Measure-theoretic probability, push-forward measure

Question

I cannot make sense of the definition of the push-forward measure. According to my script, the domain of $\mathbb{P}_{X}$ is $\left\{ A\subset\mathbb{R}:X^{-1}\left(A\right)\in\mathcal{F}\right\} $ where $\mathcal{F}$ is the $\sigma$-algebra.

Here is what I don't get:

Since $\mathcal{F}$ is a $\sigma$-algebra, it must contain the outcome space. Since it must be closed under complementation, it must contain the empty set.

Let's say I have a set $A$ with values that are not in the range of $X$. Then, $X^{-1}(A)$ is the empty set. Since the empty set is in $\mathcal{F}$, that $A$ is in the domain of $\mathbb{P}_{X}$. So basically anything is in the domain. Where am I wrong?

Answer 1

The set function $\mathbb{P}_{X}$ is indeed a probability measure.

Let $(\Omega,\mathcal{F},\mathbb{P})$ be a probability space and $X:\Omega\to\mathbb{R}$ be a random variable.

In order to solve the problem, remember the definition of a probability measure:

• One must have that $\mu(\Omega) = 1$,
• One must also have that $\mu(A)\geq 0$, for every $A\in\mathcal{F}$,
• And the set function $\mu$ must be $\sigma$-additive.

Notice that all these restrictions are satisfied by $\mathbb{P}_{X}$ defined over $(\mathbb{R},\mathcal{B}(\mathbb{R}))$.

Here $\mathcal{B}(\mathbb{R})$ denotes the Borel $\sigma$-algebra: the $\sigma$-algebra generated by the open sets of $\mathbb{R}$.

Indeed, the first statement is true, because \begin{align*} \mathbb{P}_{X}(\mathbb{R}) = \mathbb{P}(X^{-1}(\mathbb{R})) = \mathbb{P}(\Omega) = 1. \end{align*}

Similarly, the second statement is true as well. Let $A\subseteq\mathbb{R}$. Then we have that \begin{align*} \mathbb{P}_{X}(A) = \mathbb{P}(X^{-1}(A))\geq 0 \end{align*} since $X^{-1}(A)\in\mathcal{F}$.

Finally, let $A_{n}$ be a countable collection of subsets from $\mathcal{B}(\mathbb{R})$ which are pairwise disjoint.

Moreover, let $B_{n} := X^{-1}(A_{n})$ (which implies necessarily that $B_{n}$ are pairwise disjoint as well).

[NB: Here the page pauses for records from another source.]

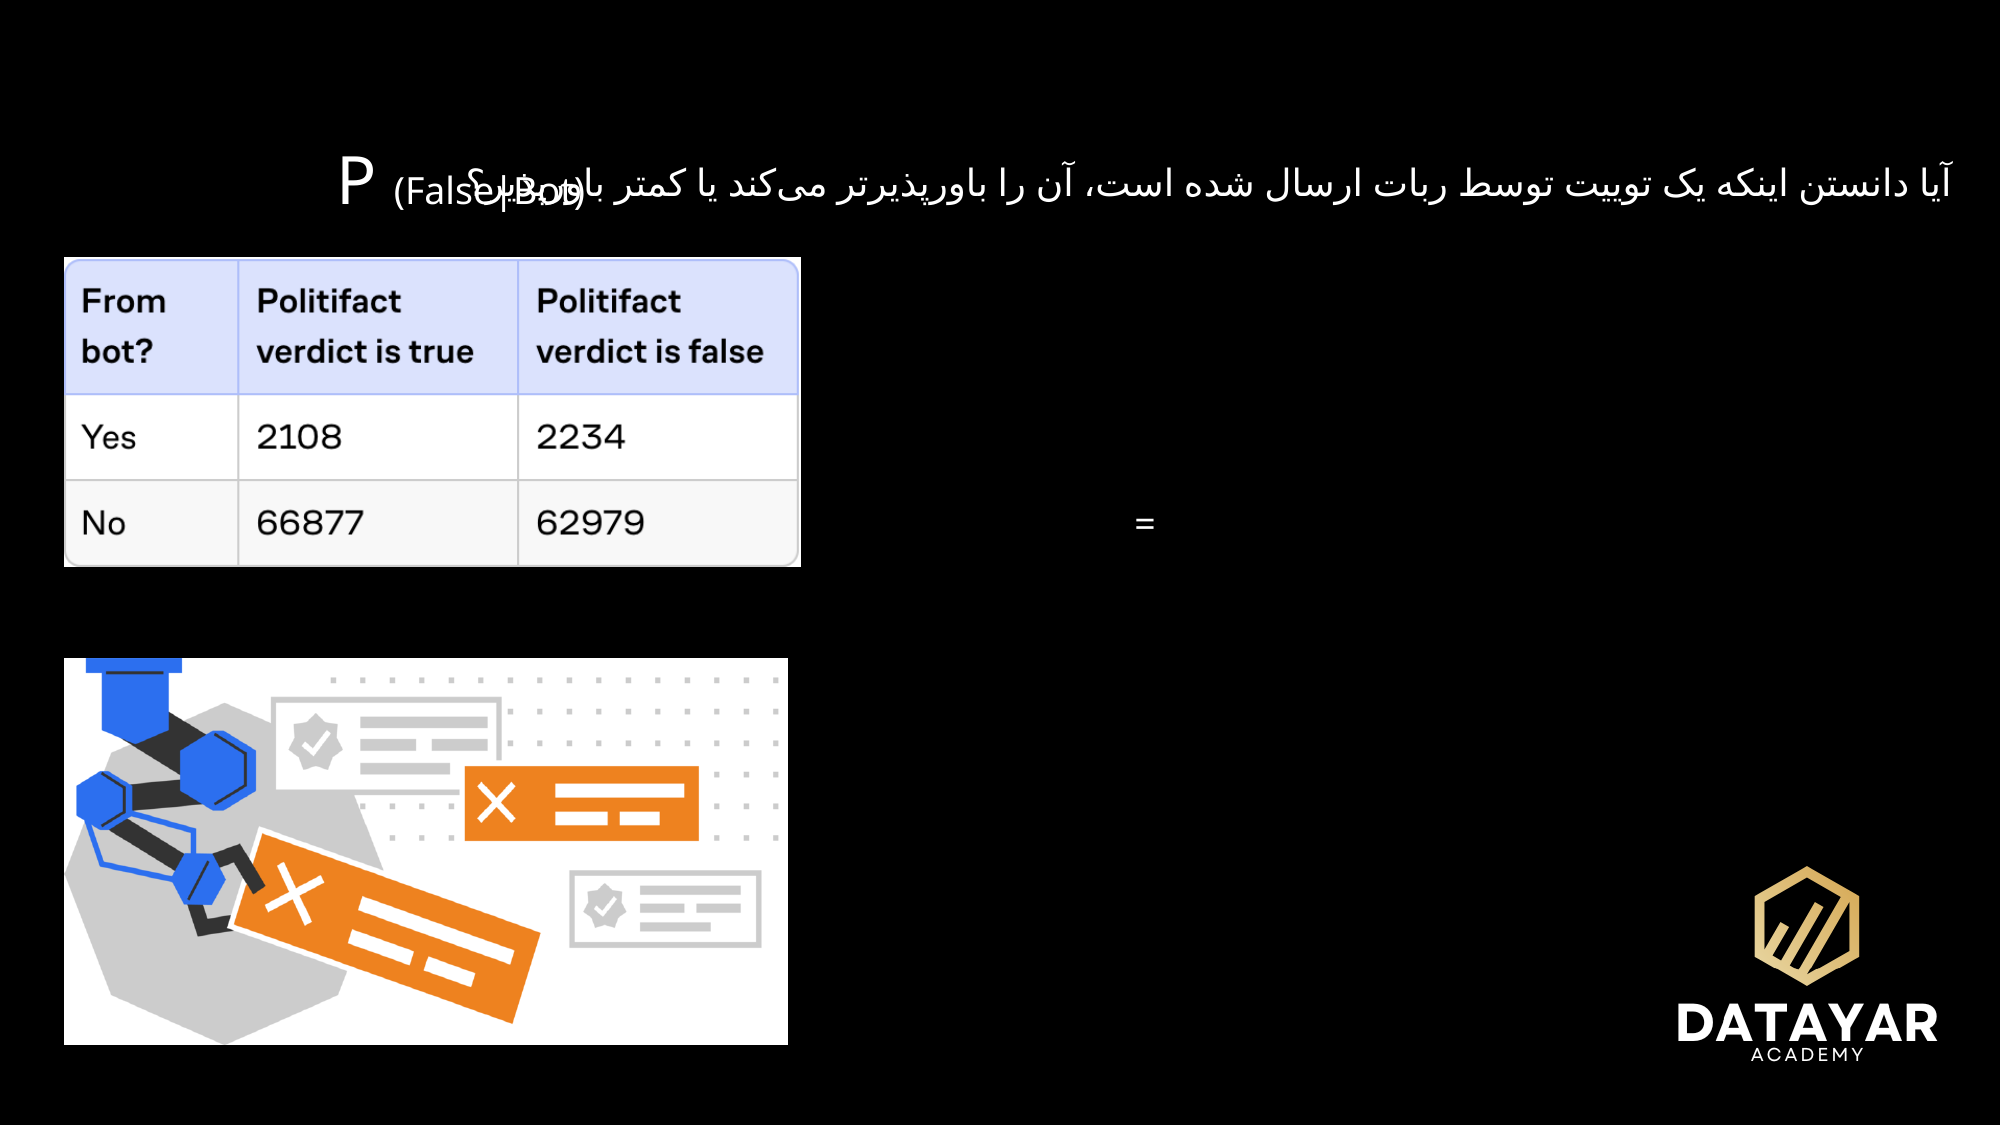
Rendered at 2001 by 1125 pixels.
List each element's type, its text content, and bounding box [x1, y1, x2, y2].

picture [1558, 720, 2000, 1125]
text_box آیا دانستن اینکه یک توییت توسط ربات ارسال شده است، آن را باورپذیرتر می‌کند یا کمتر باورپذیر؟ [600, 151, 1969, 257]
picture [64, 658, 788, 1046]
text_box P (False∣Bot) [321, 130, 600, 257]
picture [64, 257, 801, 567]
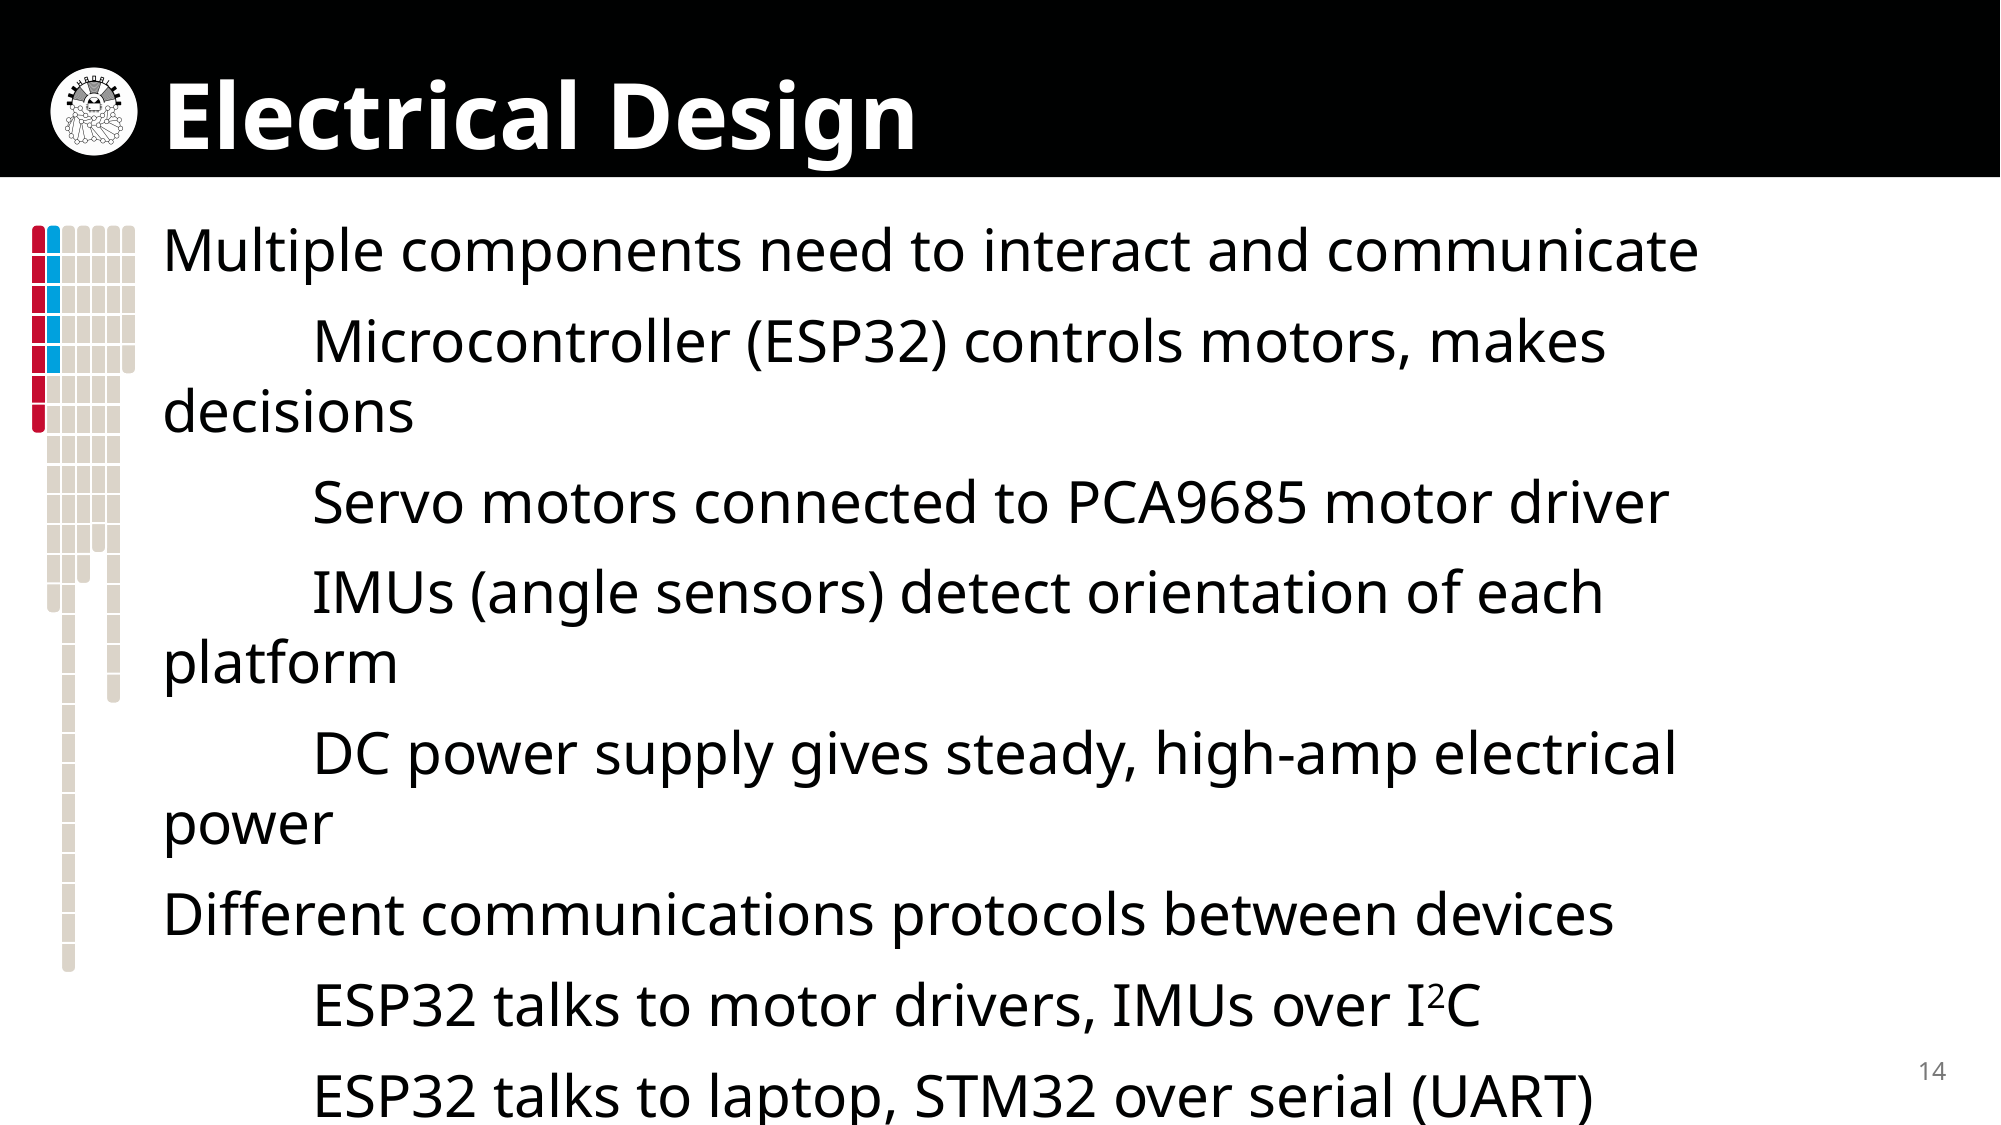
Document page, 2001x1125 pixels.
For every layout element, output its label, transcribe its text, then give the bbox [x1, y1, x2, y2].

text_box [44, 581, 59, 617]
text_box [89, 492, 104, 521]
text_box [119, 283, 138, 313]
text_box [74, 522, 90, 552]
text_box [44, 492, 59, 522]
text_box [29, 402, 48, 437]
text_box [119, 342, 138, 378]
text_box [74, 403, 89, 433]
text_box [59, 253, 74, 283]
text_box [59, 791, 78, 821]
text_box [59, 343, 74, 373]
text_box [44, 433, 59, 463]
text_box [104, 612, 123, 642]
text_box [59, 313, 74, 343]
text_box [74, 253, 89, 283]
text_box [119, 253, 138, 283]
text_box [44, 552, 59, 581]
text_box [74, 343, 89, 373]
text_box [104, 672, 123, 707]
text_box [104, 403, 123, 433]
text_box [59, 941, 78, 977]
text_box [107, 522, 123, 552]
text_box [104, 642, 123, 672]
text_box [59, 911, 78, 941]
text_box [74, 433, 89, 463]
text_box [89, 403, 104, 433]
text_box [44, 253, 59, 283]
text_box [59, 642, 78, 672]
text_box [74, 463, 89, 492]
text_box [74, 373, 89, 403]
text_box [104, 283, 119, 313]
text_box [59, 672, 78, 702]
text_box [59, 283, 74, 313]
text_box [59, 731, 78, 761]
text_box [59, 522, 74, 552]
picture [50, 67, 138, 156]
text_box [59, 851, 78, 881]
text_box [29, 253, 44, 283]
text_box [104, 253, 119, 283]
text_box [29, 313, 44, 343]
text_box [104, 582, 123, 612]
text_box [74, 492, 89, 522]
text_box [89, 313, 104, 343]
text_box [44, 313, 59, 343]
text_box [29, 373, 44, 402]
text_box [74, 552, 93, 588]
text_box [104, 221, 121, 253]
text_box [59, 881, 78, 911]
text_box [59, 373, 74, 403]
text_box [89, 283, 104, 313]
text_box [47, 403, 59, 433]
text_box [59, 821, 78, 851]
title Electrical Design [147, 0, 2000, 178]
text_box [104, 552, 123, 582]
text_box [74, 221, 91, 253]
text_box [59, 433, 74, 463]
slide_number 14 [1511, 1042, 1962, 1103]
text_box [44, 373, 59, 403]
text_box [89, 521, 108, 557]
text_box [44, 463, 59, 492]
list Multiple components need to interact and communicate Microcontroller (ESP32) controls motors, makes decisions Servo motors connected to PCA9685 motor driver IMUs (angle sensors) detect orientation of each platform DC power supply gives steady, high-amp electrical power Different communications protocols between devices ESP32 talks to motor drivers, IMUs over I2C ESP32 talks to laptop, STM32 over serial (UART) [147, 205, 1873, 1019]
text_box [44, 343, 59, 373]
text_box [104, 313, 119, 343]
text_box [89, 221, 106, 253]
text_box [89, 343, 104, 373]
text_box [104, 373, 123, 403]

Then it results the $\sigma$-additivity of $\mathbb{P}_{X}$: \begin{align*} \mathbb{P}_{X}\left(\bigcup_{n=1}^{\infty}A_{n}\right) & = \mathbb{P}\left(X^{-1}\left(\bigcup_{n=1}^{\infty}A_{n}\right)\right)\\ & = \mathbb{P}\left(\bigcup_{n=1}^{\infty}X^{-1}(A_{n})\right)\\ & = \mathbb{P}\left(\bigcup_{n=1}^{\infty}B_{n}\right)\\ & = \sum_{n=1}^{\infty}\mathbb{P}(B_{n})\\ & = \sum_{n=1}^{\infty}\mathbb{P}(X^{-1}(A_{n}))\\ & = \sum_{n=1}^{\infty}\mathbb{P}_{X}(A_{n}) \end{align*}

and we are done.